(Stored dataset items)
● ● ● ● ● ● ●

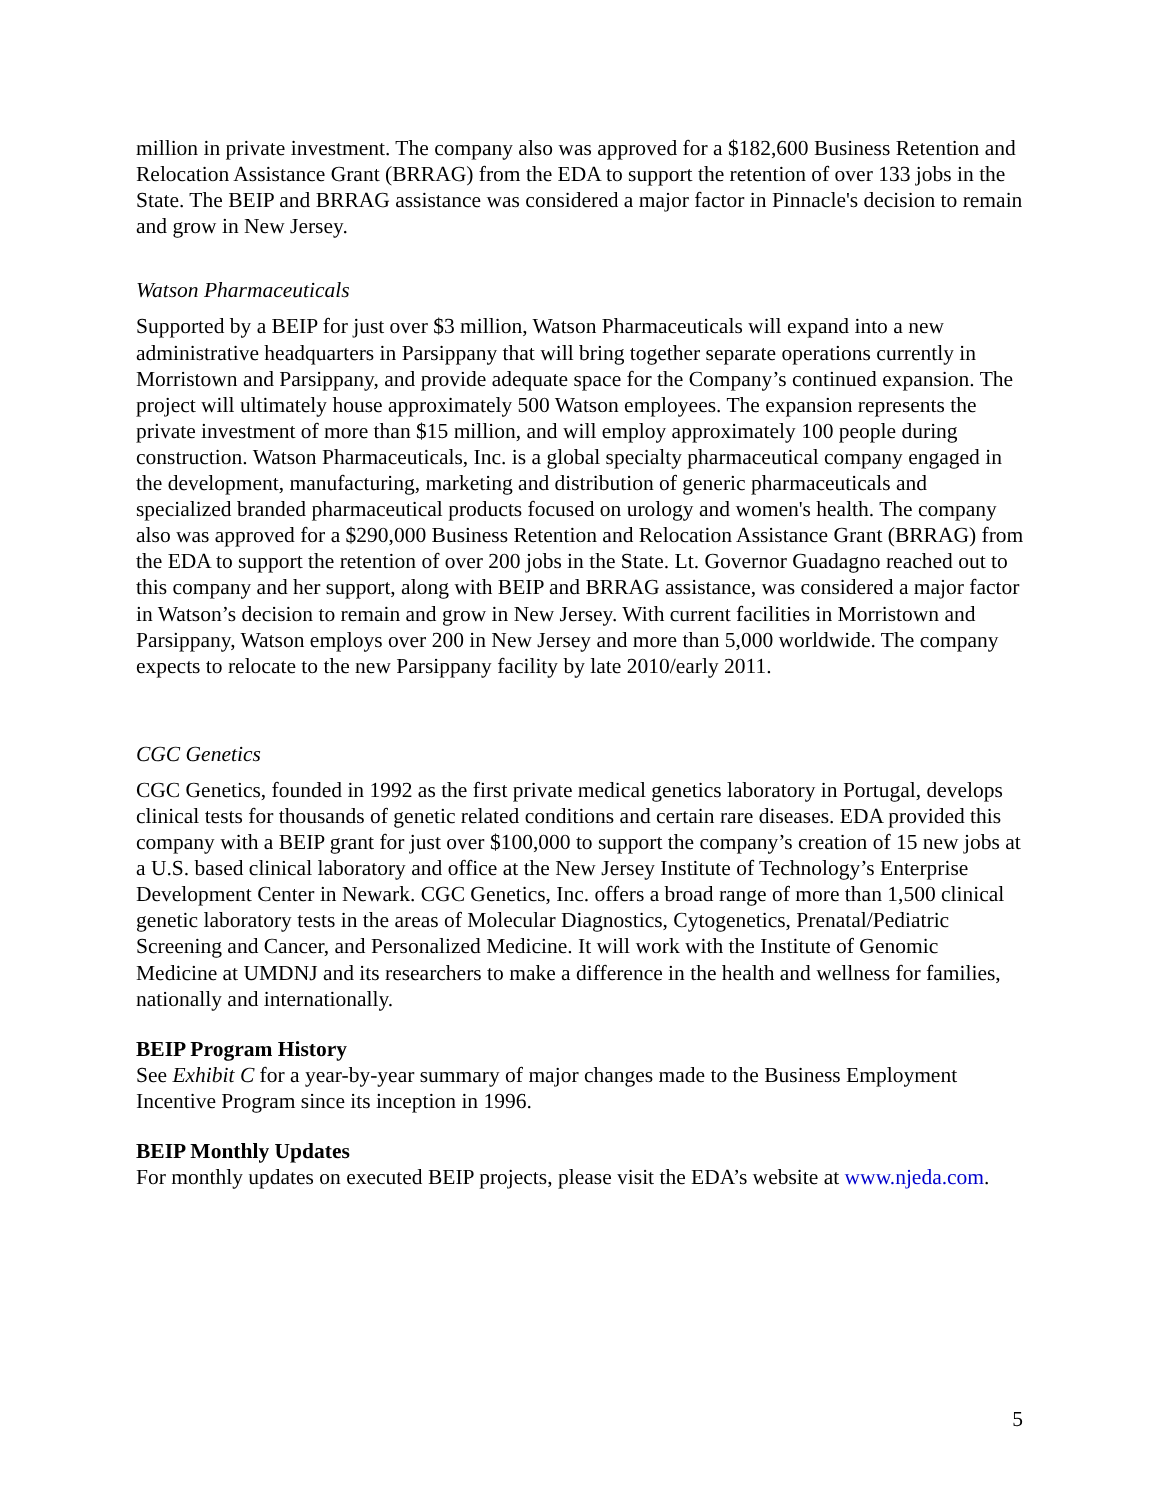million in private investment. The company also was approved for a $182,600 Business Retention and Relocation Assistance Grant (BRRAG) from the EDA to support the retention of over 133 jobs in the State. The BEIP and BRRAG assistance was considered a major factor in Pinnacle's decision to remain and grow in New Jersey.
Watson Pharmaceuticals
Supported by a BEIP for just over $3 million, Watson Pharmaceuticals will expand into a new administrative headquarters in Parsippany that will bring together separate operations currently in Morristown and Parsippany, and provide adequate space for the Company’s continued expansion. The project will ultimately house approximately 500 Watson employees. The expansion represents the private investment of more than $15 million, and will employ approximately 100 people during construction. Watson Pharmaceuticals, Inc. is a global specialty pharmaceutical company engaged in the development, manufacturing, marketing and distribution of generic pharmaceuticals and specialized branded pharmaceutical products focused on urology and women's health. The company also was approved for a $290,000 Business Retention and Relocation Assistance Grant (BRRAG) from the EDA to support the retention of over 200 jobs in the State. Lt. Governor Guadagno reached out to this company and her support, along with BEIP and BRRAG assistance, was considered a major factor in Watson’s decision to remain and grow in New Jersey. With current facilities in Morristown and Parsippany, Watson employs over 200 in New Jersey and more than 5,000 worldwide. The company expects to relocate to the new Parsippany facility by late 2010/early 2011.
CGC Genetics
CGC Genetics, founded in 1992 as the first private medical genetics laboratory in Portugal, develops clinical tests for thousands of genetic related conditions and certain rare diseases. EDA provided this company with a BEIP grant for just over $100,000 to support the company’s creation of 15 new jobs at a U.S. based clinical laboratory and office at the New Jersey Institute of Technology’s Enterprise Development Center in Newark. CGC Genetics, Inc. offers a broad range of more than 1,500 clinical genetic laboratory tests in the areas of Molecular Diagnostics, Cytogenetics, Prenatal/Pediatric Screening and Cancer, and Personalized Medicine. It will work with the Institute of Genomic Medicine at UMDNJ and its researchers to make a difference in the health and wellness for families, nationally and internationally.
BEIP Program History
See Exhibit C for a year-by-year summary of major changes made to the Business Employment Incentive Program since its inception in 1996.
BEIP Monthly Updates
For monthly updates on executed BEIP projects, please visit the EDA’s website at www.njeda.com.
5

● ● ● ● ● ● ●

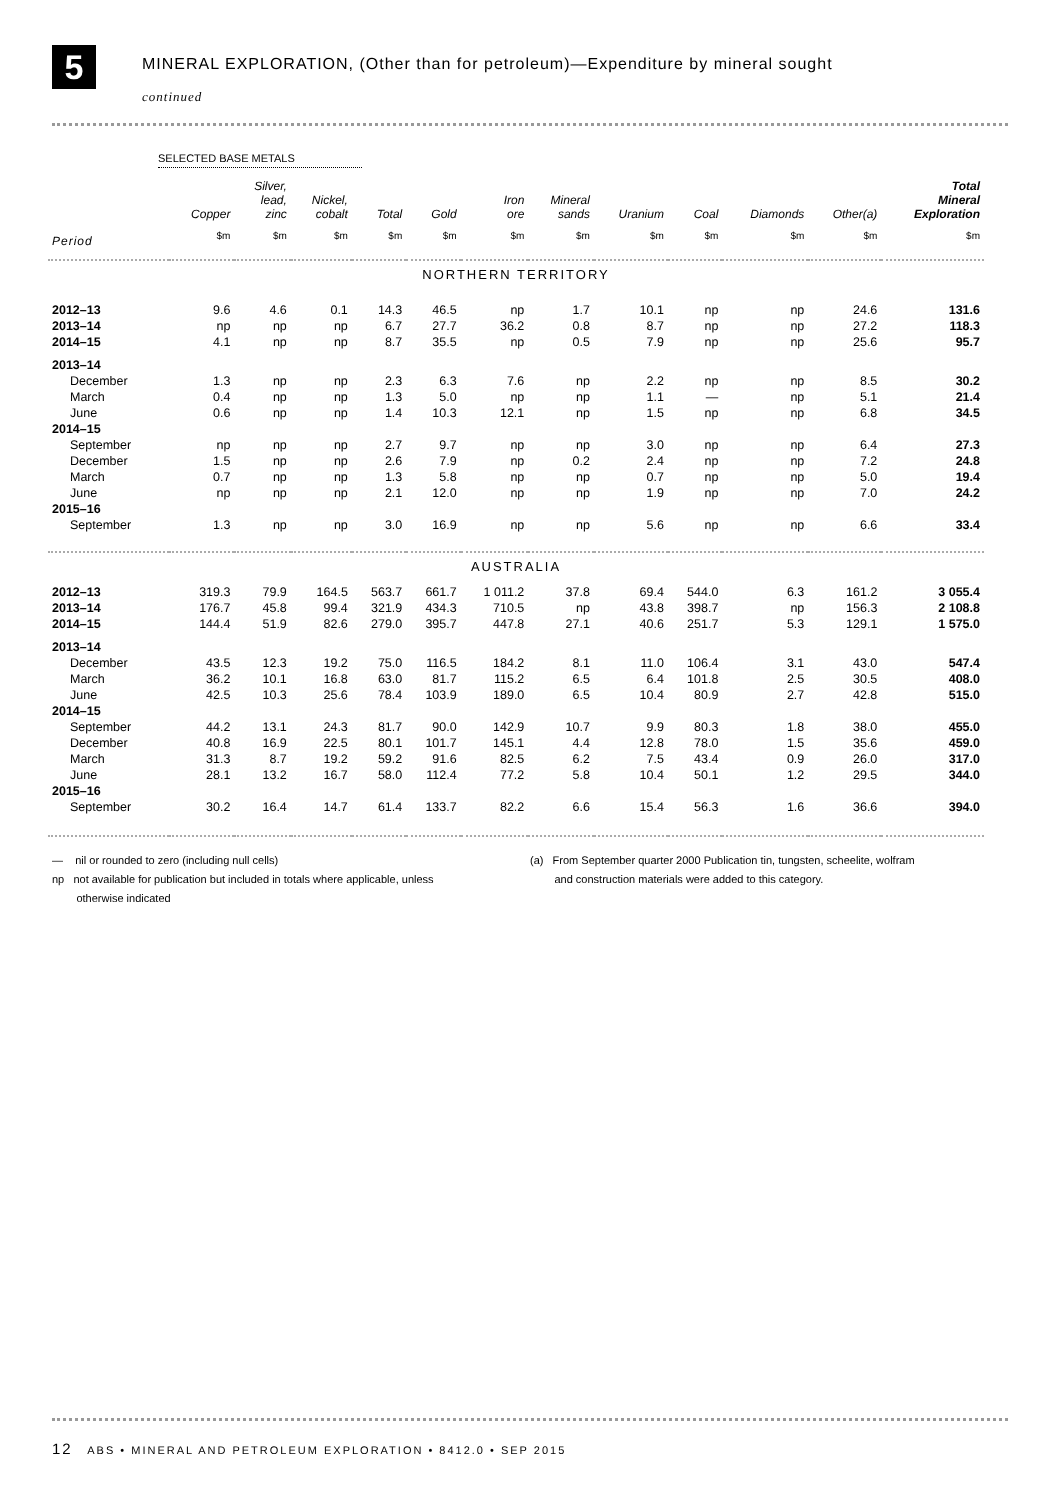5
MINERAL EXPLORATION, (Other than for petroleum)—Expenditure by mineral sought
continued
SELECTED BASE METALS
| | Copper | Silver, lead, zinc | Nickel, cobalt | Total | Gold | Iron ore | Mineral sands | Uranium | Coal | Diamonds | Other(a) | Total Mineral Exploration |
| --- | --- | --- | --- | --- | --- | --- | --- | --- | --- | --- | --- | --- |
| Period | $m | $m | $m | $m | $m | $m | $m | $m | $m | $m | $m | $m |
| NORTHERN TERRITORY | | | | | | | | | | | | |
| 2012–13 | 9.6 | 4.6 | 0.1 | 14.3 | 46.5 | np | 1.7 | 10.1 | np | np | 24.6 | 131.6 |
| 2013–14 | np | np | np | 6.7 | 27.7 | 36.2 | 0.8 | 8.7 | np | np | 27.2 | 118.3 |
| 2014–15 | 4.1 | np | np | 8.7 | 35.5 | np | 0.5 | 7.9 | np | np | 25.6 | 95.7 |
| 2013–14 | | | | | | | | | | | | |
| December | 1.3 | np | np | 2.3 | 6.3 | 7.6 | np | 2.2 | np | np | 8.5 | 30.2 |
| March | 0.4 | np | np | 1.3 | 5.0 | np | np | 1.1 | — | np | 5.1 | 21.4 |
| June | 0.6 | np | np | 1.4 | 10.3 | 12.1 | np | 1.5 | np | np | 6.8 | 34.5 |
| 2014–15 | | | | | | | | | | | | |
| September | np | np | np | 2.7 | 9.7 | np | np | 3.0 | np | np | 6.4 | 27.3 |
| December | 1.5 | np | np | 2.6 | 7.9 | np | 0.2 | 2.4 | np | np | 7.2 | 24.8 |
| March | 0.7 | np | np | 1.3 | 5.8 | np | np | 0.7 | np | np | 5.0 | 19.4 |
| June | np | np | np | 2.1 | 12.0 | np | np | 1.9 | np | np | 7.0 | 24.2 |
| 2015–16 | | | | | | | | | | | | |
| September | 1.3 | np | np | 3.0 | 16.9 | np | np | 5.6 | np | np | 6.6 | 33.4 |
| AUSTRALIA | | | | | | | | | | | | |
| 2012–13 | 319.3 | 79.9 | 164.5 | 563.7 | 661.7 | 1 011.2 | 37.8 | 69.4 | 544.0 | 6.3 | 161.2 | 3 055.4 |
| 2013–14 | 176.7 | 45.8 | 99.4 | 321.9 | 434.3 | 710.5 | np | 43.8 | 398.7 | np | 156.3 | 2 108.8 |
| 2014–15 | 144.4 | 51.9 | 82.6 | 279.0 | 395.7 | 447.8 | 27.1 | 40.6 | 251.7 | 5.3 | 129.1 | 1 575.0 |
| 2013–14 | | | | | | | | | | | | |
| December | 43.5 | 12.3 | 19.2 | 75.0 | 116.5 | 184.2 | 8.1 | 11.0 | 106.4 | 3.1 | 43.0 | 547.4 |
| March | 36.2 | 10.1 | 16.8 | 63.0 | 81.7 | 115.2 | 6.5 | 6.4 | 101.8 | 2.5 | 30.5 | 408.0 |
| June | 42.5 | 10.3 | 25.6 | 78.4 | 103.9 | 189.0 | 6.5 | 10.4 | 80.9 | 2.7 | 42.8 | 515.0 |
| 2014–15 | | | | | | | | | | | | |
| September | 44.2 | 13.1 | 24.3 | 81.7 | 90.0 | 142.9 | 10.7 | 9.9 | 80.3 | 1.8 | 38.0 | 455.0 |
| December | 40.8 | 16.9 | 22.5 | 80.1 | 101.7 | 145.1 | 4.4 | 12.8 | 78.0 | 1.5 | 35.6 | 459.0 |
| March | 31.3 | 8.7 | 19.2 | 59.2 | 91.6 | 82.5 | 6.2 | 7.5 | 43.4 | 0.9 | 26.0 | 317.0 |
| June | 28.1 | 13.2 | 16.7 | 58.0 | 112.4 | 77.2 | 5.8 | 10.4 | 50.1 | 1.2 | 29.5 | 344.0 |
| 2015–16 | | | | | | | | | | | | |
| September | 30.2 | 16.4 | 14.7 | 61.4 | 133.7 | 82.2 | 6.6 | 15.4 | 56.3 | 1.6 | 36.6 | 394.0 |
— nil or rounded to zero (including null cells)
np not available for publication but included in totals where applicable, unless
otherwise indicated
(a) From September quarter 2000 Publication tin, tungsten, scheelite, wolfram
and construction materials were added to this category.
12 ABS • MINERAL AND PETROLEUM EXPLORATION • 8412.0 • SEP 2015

● ● ● ● ● ● ●

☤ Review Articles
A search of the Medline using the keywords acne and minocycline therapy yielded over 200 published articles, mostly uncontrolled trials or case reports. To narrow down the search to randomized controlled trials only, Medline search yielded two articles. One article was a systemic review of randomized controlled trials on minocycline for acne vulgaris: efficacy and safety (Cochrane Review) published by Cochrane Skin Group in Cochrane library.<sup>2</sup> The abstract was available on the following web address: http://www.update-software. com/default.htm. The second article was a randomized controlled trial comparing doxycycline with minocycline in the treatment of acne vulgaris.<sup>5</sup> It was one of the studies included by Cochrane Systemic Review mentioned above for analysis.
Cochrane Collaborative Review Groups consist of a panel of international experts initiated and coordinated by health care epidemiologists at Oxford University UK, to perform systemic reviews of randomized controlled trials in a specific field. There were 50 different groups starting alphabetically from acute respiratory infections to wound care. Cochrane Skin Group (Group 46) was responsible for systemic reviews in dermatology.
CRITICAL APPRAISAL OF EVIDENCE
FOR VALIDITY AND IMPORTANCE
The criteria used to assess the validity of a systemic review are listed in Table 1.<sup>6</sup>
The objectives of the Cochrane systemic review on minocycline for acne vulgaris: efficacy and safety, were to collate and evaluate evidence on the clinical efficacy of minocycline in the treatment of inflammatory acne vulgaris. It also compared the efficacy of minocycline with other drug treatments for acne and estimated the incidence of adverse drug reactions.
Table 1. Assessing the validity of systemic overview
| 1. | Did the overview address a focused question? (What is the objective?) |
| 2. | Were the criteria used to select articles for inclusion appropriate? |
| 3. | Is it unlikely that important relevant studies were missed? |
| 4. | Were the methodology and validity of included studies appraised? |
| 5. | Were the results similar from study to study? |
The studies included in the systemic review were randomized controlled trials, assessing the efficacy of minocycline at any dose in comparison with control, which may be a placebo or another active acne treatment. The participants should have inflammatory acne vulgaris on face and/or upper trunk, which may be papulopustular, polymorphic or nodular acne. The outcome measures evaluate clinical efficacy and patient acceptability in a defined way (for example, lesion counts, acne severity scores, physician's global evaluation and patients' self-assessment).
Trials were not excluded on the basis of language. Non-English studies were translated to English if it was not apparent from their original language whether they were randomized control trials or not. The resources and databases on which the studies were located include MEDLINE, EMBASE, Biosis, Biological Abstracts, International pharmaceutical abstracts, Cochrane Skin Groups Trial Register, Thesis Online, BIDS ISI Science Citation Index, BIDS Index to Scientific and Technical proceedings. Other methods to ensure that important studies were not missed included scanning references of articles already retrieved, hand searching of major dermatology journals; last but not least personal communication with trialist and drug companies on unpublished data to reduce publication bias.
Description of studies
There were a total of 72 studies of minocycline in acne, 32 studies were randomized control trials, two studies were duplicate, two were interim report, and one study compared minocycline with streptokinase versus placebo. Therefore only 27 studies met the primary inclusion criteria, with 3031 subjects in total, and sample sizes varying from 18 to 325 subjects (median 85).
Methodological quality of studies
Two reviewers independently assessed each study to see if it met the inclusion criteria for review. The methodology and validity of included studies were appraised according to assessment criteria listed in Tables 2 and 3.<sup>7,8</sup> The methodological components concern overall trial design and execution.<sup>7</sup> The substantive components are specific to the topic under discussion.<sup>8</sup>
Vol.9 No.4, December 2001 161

● ● ● ● ● ● ●

Find "24.6 | 131.6 |" in the entries above and copy that whole line exactly, then each line after it through the line that contains "8.5 | 30.2 |".

| 2012–13 | 9.6 | 4.6 | 0.1 | 14.3 | 46.5 | np | 1.7 | 10.1 | np | np | 24.6 | 131.6 |
| 2013–14 | np | np | np | 6.7 | 27.7 | 36.2 | 0.8 | 8.7 | np | np | 27.2 | 118.3 |
| 2014–15 | 4.1 | np | np | 8.7 | 35.5 | np | 0.5 | 7.9 | np | np | 25.6 | 95.7 |
| 2013–14 | | | | | | | | | | | | |
| December | 1.3 | np | np | 2.3 | 6.3 | 7.6 | np | 2.2 | np | np | 8.5 | 30.2 |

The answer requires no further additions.